**** Passage to read ****

US Military Enlistment Standards
Age Limits

One would think that age to enlist in the US military would be a simple category. One is either old enough, or too old, right? Unfortunately, it doesn’t quite work that way. By federal law (10 U.S.C., 505), the minimum age for enlistment in the United States Military is 17 (with parental consent) and 18 (without parental consent). The maximum age is 42. However, DOD policy allows the individual services to specify the maximum age of enlistment based upon their own unique requirements. The individual services have set the following maximum ages for non-prior service enlistment:

Active Duty None-Prior Service

  Army - 35 (must ship to basic training prior to 35th birthday. The Army experimented with raising the age limit to age 42 for a brief period of time, but effective April 1st, 2011, the Army has reverted to the lower age limit.
  Air Force - 27
  Navy - 34
  Marines - 28
  Coast Guard - Age 27. Note: up to age 32 for those selected to attend A-school directly upon enlistment (this is mostly for prior service).

Reserve Non-Prior Service

  Army Reserves - 35 (must ship to basic training prior to 35th birthday)
  Army National Guard - 35 (changed from 42 in 2009)
  Air Force Reserve - 34
  Air National Guard - 40 (Changed from 34 in Aug 2009)

**** Records provided ****

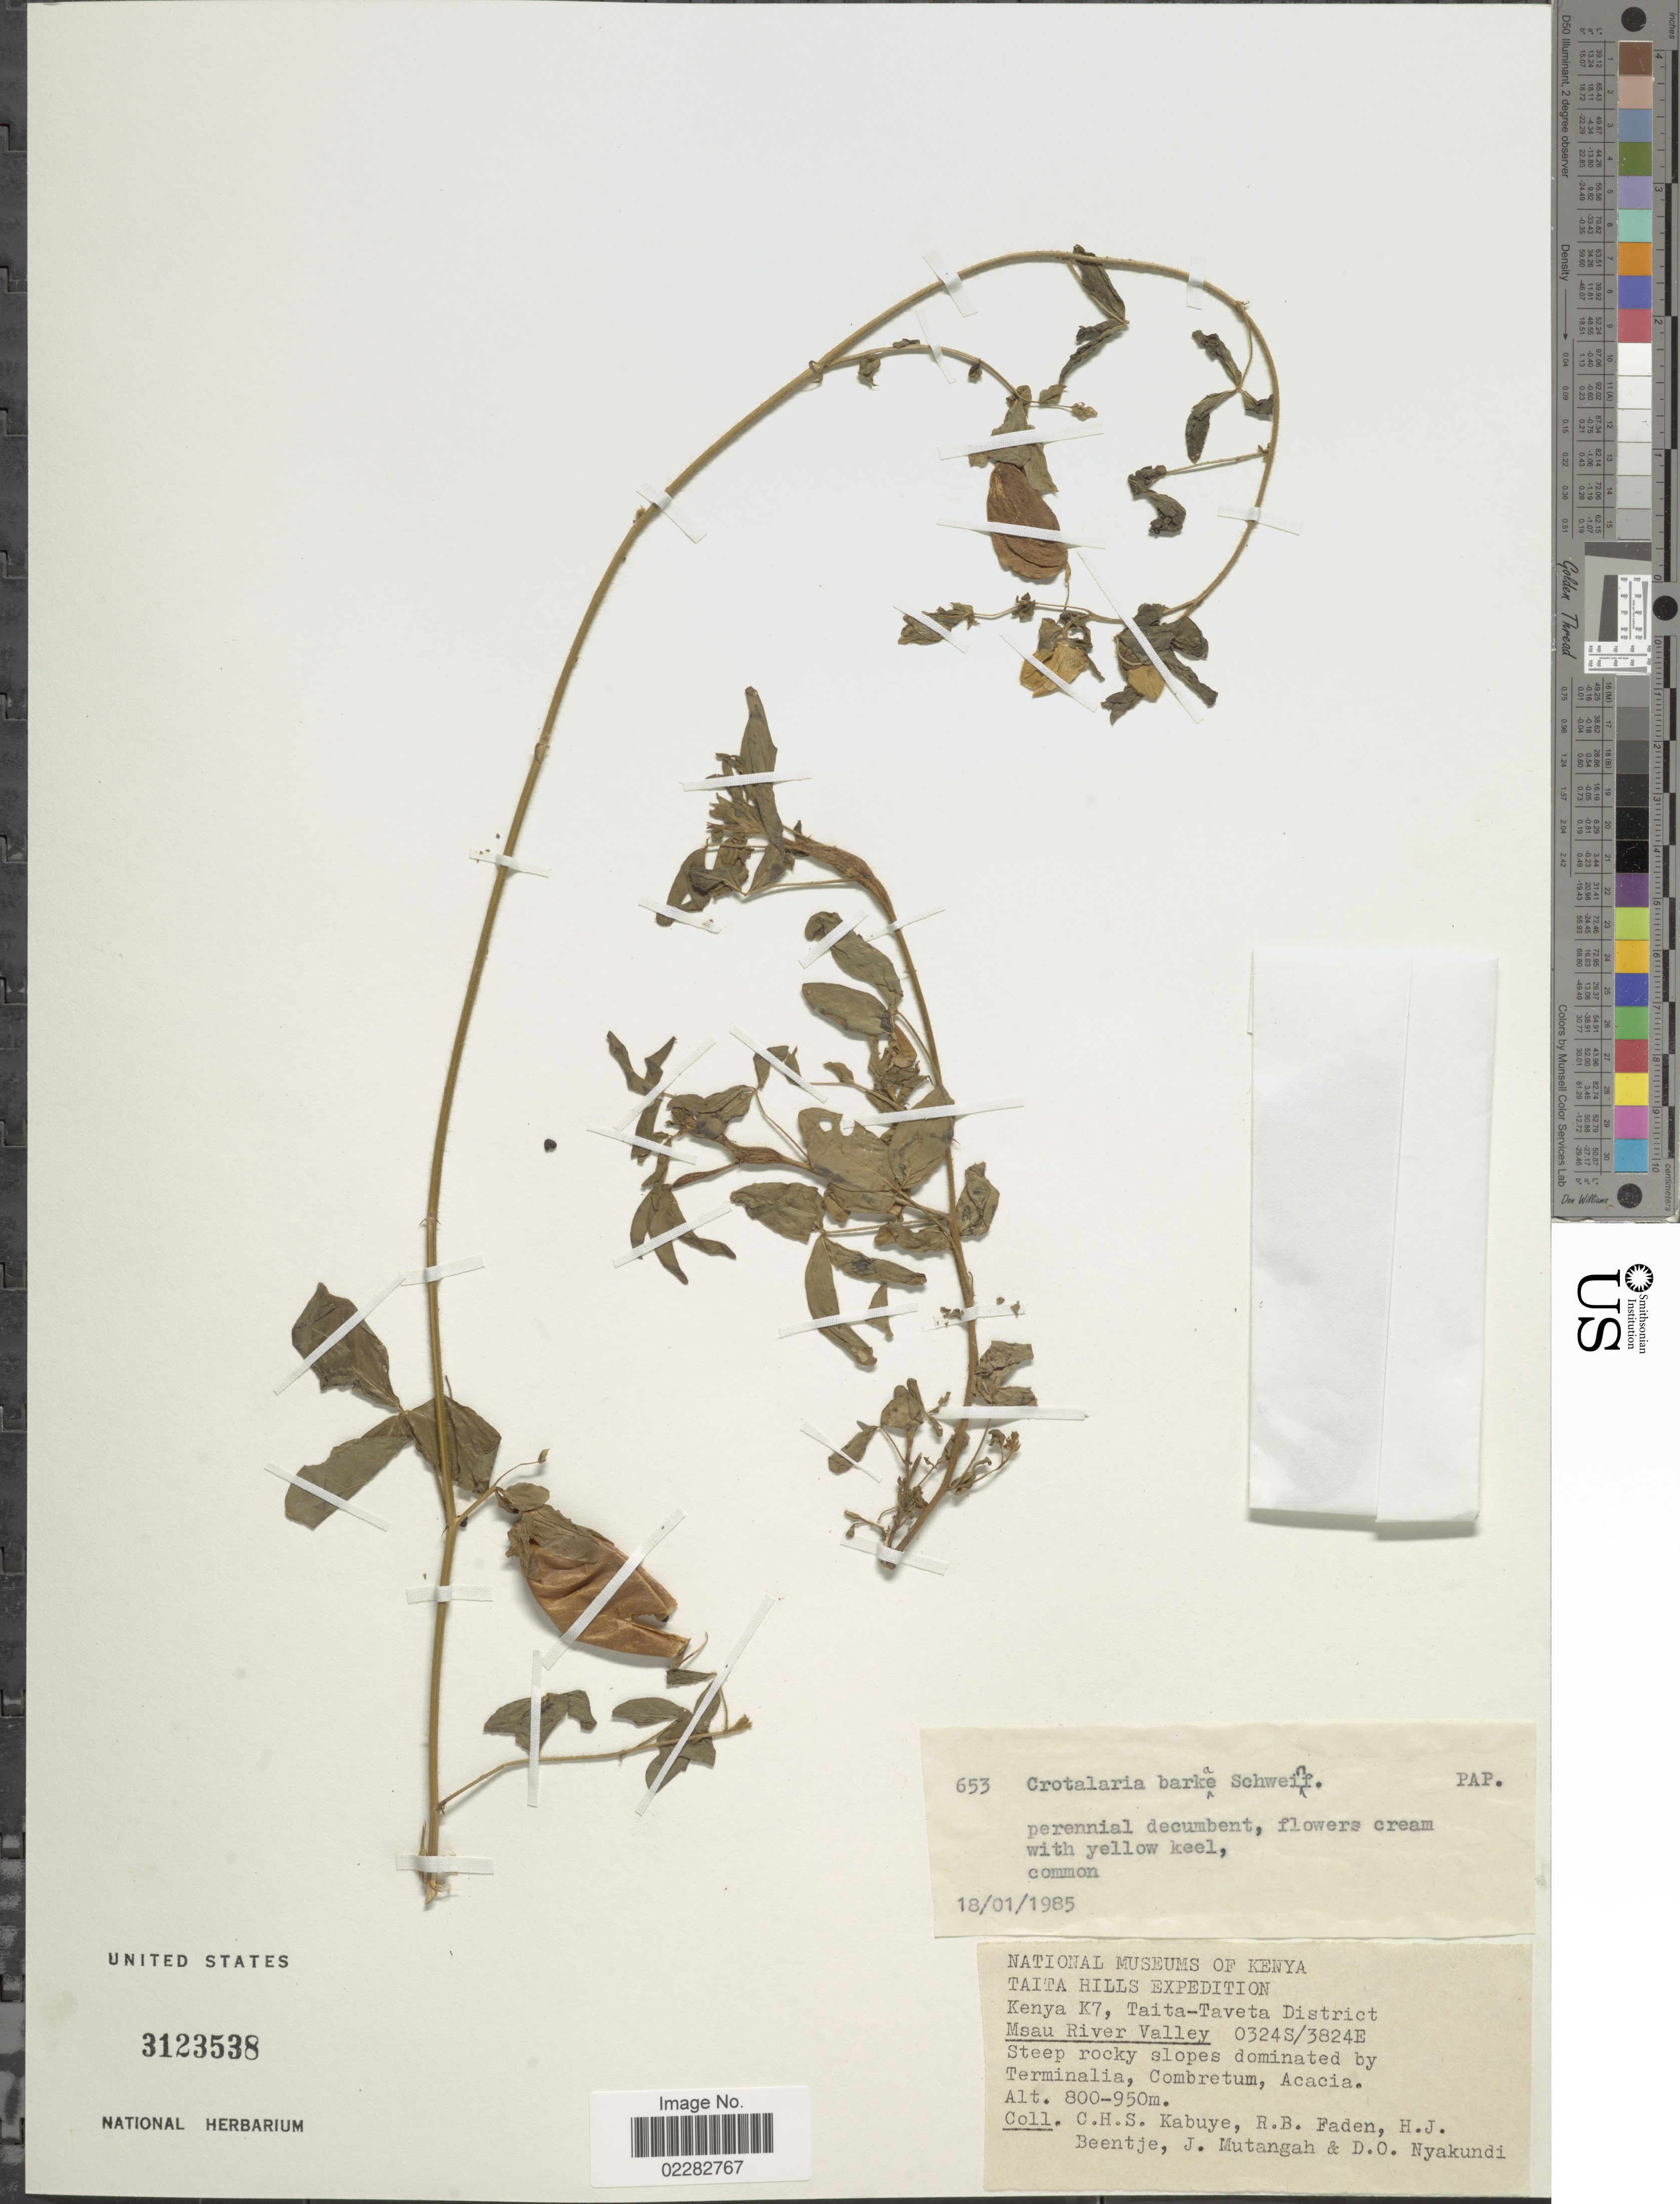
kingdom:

****
**** Records provided ****

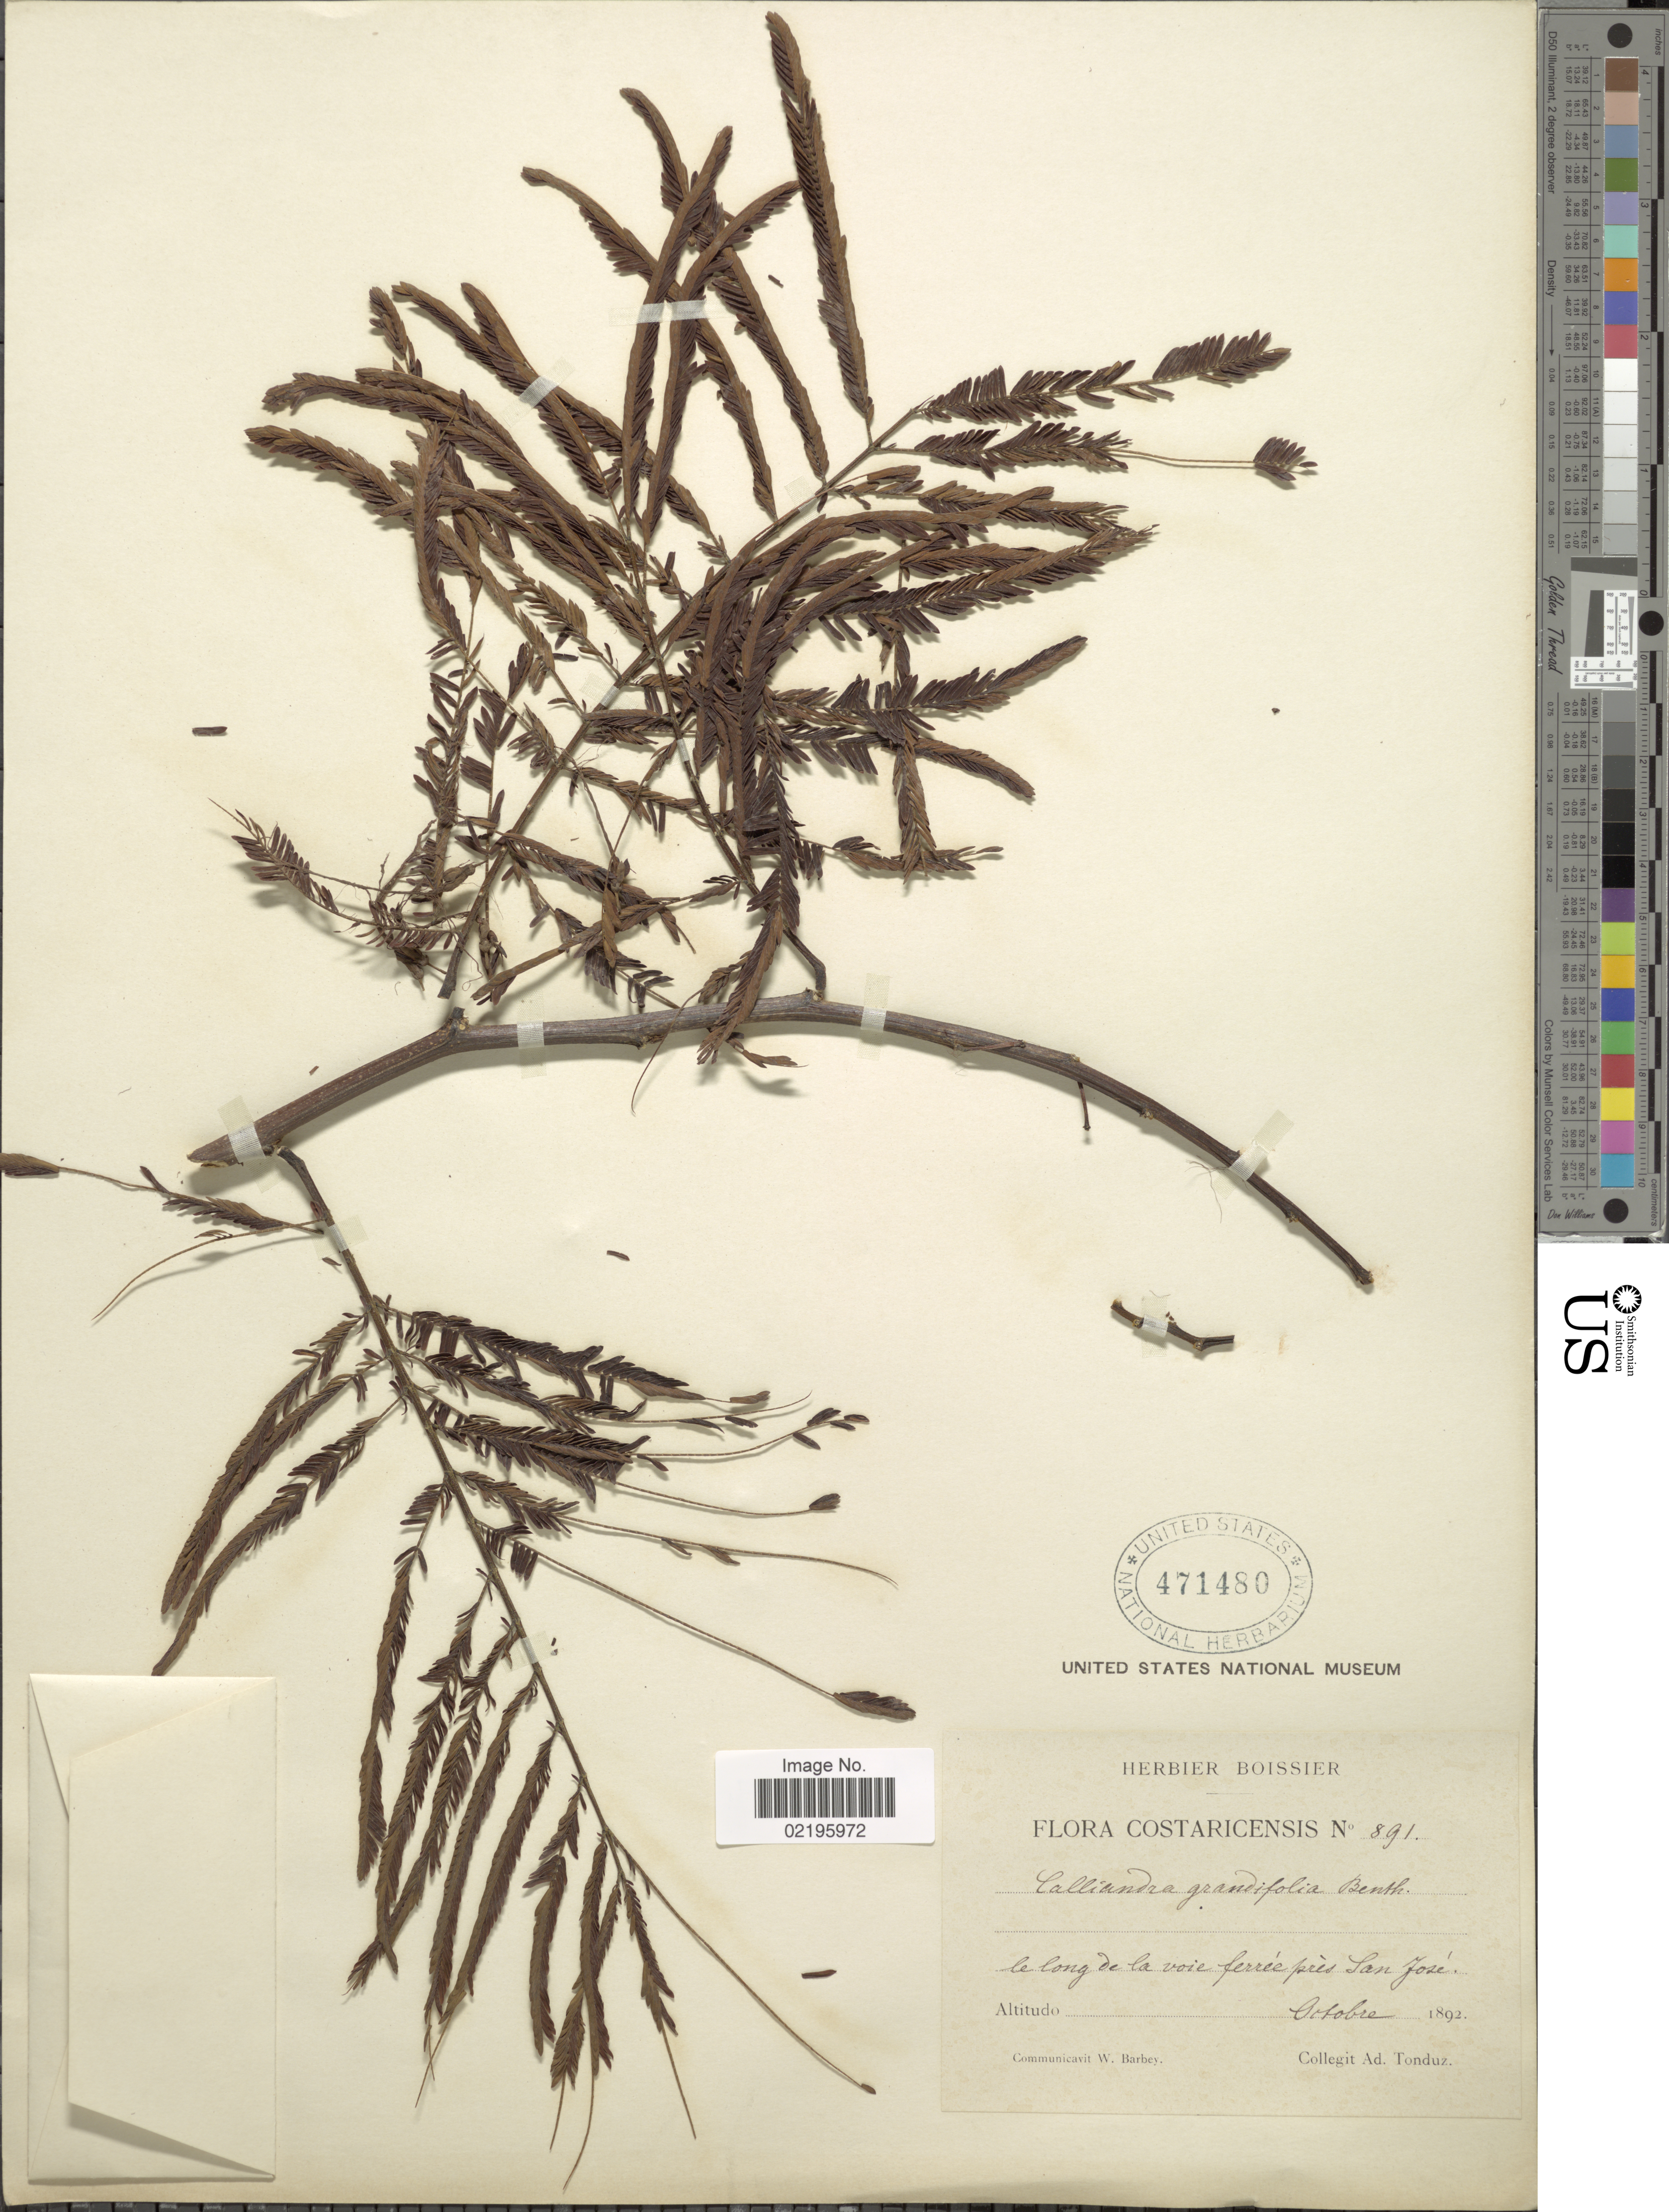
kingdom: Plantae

****

### Requirement
From the text on military enlistment age limits, list each service under active duty non-prior service with its maximum enlistment age.

### Expected answer
Army: 35
Air Force: 27
Navy: 34
Marines: 28
Coast Guard: 27